Right now we are beginning to realise how complicated and hard-to-manage it is.
That’s not a bad thing but a good thing, because once we set aside dreams of quick, easy solutions we can get down to the job of actually making it happen.
The prizes of success are potentially gargantuan. The last few decades of business history have been characterised by a secular shift of power from manufacturers to retailers. But it was a specific type of retailer that drove this shift in the balance of power: the ones who became the consumers’ ‘destination shop’, their first port of call when going to market and who were able to capitalise on the resulting buying power.
Retailers won this first-port-of-call status via their stranglehold on physical distribution.
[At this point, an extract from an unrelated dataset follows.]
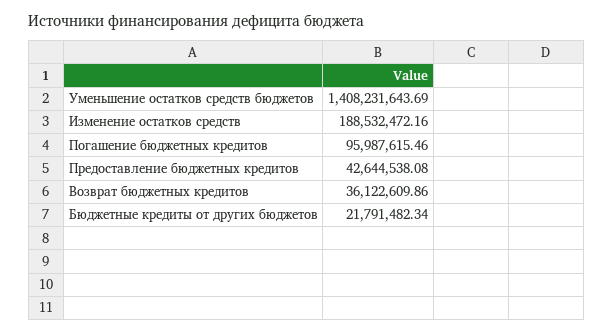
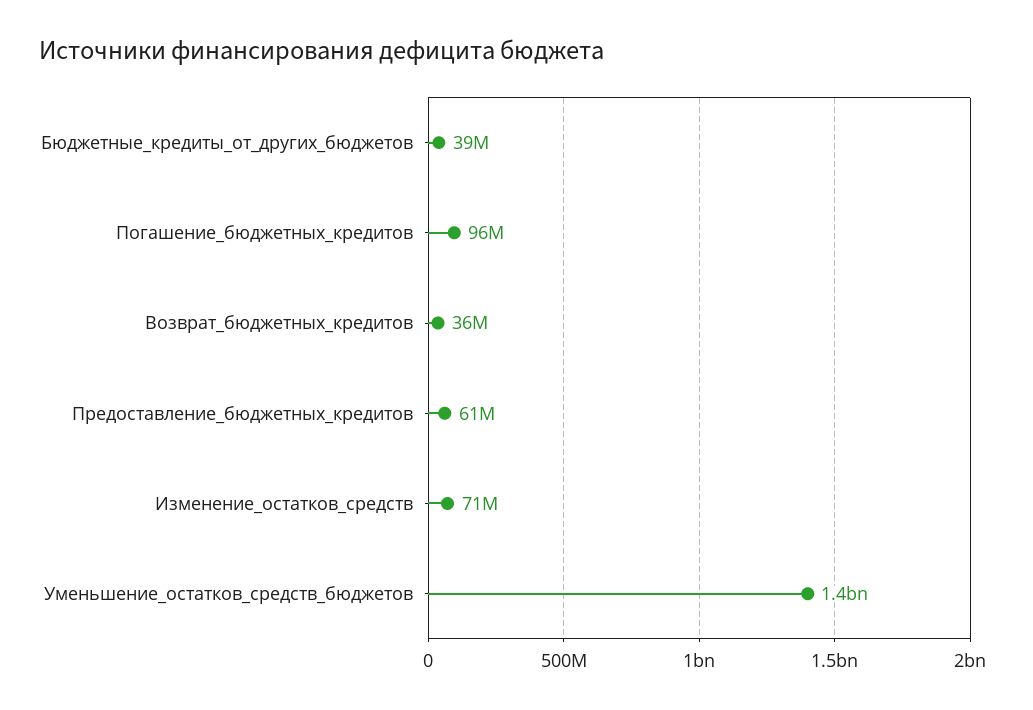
Изменение остатков средств: 188532472.16 -> 71000000
Предоставление бюджетных кредитов: 42644538.08 -> 61000000
Бюджетные кредиты от других бюджетов: 21791482.34 -> 39000000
They were the places shoppers went to do their shopping. But shopping is, first and foremost, an information processing activity: deciding what to buy, from where. Any service that can provide shoppers with the information they need to make better, quicker, easier buying decisions has the ability to dislodge even the most powerful retailer from its privileged status as the shopper’s first port of call.
With comparison shopping we have an embryonic challenge to the Wal-Marts and Tesco’s of this world. It could be the thing that relegates these giants to second place in the commercial pecking order. But this won’t happen so long as the industry fails to transcend the limitations that are already beginning to restrict its growth.
Alan Mitchell
I couldn't agree less. The point you are missing here is comparison shopping sites are the final step in the purchase cycle. They are a destination predominantly visited by 'quick click' shoppers to secure the best deal. The research for the most part is done and the worse thing a comparison shopping site can do is bog people down in more social or research features. People don't go to eBay to research, they go to get a deal. CSE's are no different and shouldn't be. By doing more than giving the shopper what they want, front and center, the CSE's conversion declines, hurting merchants.
Posted by: Webber | March 26, 2009 at 06:40 PM
Your post makes many excellent points. In the near term, it seems unlikely that a single comparison shopping engine will dominate the market. There seems to continue to be a place for a variety of engines with different stengths--some focusing on price comparison and others on product research. I think that's a good think. Do we really want one player (like Google) to completely dominiate all aspects of this market?
Personally, I AWAYS use multiple engines when shopping, and for that reason, I recommend RoboShopper.com, which is a meta comparison shopping and product research site that makes it easy to query multiple shopping engines.
Posted by: Robert | March 15, 2007 at 12:43 AM
This specific post on comparison shopping is very precise on what happens in the retail sector , as a consumer I must agree totally with you .
Posted by: Mike | February 28, 2007 at 03:39 AM
I read your articles Alan and i find them always fascinating.
I m head buyer in a greek supermarket chain and this specific post on comparison shopping is very precise on what happens in the retail sector, if we see it this way.
Everybody is fighting to give the best price and we re losing the value batle and the trust(they call it loyalty, but it s trust actually you re right)of the consumer.
No wonder why people are rushing to discounters.